Si le cancer récidive ou progresse après une chimiothérapie efficace, on reprend la chimiothérapie. Les autres médicaments efficaces sont le topotécan, la doxorubicine liposomale, le docétaxel, le paclitaxel, la gemcitabine, le bévacizumab et une association de cyclophosphamide et de bevacizumab ou de gemcitabine et de cisplatine. La thérapie ciblée avec des agents biologiques est à l'étude.

Prévention

Chez les patientes porteuses des mutations BRCA1 ou BRCA2, ont un risque de cancer ovarien et, à un moins degré, de cancer du sein qui est réduit si une chirurgie salpingo-ovariectomie bilatérale est effectuée après la maternité. Le risque de cancer semble plus faible avec cette approche qu'avec la surveillance.

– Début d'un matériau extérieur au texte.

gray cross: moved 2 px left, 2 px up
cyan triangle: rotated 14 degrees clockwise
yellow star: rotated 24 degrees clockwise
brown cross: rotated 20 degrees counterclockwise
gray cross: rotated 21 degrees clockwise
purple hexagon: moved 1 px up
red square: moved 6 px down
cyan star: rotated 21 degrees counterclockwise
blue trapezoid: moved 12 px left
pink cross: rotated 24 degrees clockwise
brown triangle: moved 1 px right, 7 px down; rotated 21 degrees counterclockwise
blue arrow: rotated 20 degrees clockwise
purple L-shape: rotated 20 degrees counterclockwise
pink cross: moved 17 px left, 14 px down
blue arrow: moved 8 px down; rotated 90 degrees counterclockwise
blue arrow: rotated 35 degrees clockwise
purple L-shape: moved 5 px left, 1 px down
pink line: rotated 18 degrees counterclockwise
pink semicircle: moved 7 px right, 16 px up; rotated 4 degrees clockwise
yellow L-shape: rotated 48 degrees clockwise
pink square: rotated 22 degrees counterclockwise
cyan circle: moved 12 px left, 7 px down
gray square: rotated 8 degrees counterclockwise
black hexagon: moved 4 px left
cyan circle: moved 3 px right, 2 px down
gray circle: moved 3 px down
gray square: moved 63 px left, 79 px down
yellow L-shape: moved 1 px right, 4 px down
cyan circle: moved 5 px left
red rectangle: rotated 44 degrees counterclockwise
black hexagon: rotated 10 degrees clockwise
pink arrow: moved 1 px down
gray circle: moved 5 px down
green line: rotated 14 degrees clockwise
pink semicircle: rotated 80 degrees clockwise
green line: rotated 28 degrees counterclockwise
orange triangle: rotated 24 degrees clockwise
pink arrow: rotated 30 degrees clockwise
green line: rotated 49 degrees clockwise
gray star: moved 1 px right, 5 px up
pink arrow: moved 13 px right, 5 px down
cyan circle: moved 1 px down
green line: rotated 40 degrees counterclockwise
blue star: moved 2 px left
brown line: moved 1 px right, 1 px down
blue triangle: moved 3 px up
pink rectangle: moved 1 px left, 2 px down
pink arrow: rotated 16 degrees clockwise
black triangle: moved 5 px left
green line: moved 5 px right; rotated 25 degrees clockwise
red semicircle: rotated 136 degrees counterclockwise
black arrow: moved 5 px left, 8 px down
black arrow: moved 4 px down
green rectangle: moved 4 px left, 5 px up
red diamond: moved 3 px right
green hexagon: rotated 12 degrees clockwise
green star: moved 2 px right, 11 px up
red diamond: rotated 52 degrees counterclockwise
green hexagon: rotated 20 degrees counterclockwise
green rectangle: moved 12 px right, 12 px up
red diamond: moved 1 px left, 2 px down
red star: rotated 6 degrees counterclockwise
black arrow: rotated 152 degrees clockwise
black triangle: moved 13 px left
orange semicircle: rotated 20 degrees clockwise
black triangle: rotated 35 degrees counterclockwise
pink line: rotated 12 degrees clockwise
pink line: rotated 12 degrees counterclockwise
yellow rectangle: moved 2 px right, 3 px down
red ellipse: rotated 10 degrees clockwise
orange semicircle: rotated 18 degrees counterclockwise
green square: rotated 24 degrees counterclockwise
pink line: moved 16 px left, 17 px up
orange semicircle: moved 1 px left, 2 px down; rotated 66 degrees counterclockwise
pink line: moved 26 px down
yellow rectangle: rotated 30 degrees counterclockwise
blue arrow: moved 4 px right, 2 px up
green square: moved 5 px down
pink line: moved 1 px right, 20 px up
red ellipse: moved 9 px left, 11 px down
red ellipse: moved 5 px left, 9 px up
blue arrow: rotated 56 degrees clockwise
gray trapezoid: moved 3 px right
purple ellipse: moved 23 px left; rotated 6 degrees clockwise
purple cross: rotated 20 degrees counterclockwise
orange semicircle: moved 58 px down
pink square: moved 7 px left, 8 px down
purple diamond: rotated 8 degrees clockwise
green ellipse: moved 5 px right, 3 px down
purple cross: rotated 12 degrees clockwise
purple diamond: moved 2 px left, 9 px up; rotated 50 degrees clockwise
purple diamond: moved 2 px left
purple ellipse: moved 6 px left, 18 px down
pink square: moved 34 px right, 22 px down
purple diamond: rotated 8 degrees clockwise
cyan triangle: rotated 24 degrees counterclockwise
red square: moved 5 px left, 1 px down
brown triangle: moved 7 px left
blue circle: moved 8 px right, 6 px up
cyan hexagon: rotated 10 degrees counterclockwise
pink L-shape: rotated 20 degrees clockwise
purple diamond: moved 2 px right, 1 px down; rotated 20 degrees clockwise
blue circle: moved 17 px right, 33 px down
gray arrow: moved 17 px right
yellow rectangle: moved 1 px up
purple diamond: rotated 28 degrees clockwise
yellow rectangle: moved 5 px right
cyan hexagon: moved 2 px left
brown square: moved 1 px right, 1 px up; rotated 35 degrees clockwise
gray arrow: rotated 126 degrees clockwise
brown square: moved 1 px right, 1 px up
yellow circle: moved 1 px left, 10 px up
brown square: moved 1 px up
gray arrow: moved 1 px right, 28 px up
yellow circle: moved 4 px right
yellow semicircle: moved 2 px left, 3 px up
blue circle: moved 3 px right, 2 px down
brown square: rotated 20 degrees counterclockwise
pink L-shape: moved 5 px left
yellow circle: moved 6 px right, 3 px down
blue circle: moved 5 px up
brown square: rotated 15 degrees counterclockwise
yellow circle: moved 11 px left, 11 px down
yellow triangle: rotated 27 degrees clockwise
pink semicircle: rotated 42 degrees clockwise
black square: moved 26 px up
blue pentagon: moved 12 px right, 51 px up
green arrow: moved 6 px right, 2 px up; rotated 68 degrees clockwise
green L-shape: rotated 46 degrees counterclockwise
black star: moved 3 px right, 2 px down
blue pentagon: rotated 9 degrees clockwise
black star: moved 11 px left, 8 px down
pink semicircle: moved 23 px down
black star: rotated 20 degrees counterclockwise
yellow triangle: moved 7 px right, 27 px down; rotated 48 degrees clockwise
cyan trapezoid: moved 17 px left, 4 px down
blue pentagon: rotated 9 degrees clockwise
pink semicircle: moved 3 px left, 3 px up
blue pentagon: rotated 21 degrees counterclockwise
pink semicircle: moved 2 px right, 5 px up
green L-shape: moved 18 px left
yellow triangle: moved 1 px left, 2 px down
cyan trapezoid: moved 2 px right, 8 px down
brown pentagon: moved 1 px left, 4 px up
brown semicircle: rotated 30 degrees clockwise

Les patientes présentant les mutations des gènes BRCA1 ou BRCA2 doivent être orientées vers un spécialiste d'oncologie gynécologique pour être conseillées.

D'autres ressources sont le National Cancer Institute Cancer Information Service (1-800-4-CANCER) et le Women’s Cancer Network (www.wcn.org).

Points clés

  • Le cancer de l'ovaire est principalement observé chez la femme en péri- et post-ménopause; la nulliparité, la maternité tardive, la puberté précoce, la ménopause tardive et certains marqueurs génétiques augmentent le risque.

  • Les symptômes précoces (p. ex., dyspepsie, ballonnements, satiété précoce, douleurs spastiques, lombalgies) ne sont pas spécifiques.

  • Si un cancer est évoqué, faire une échographie, mesurer les marqueurs tumoraux (p. ex., CA 125), et évaluer chirurgicalement le stade tumoral.

  • Le dépistage des femmes asymptomatiques par échographie et/ou le CA 125 est inutile, sauf si le risque de mutations de BRCA est élevé.

  • Généralement, le traitement repose sur l'hystérectomie, la salpingo-ovariectomie bilatérale et la chimiothérapie (p. ex., carboplatine et paclitaxel).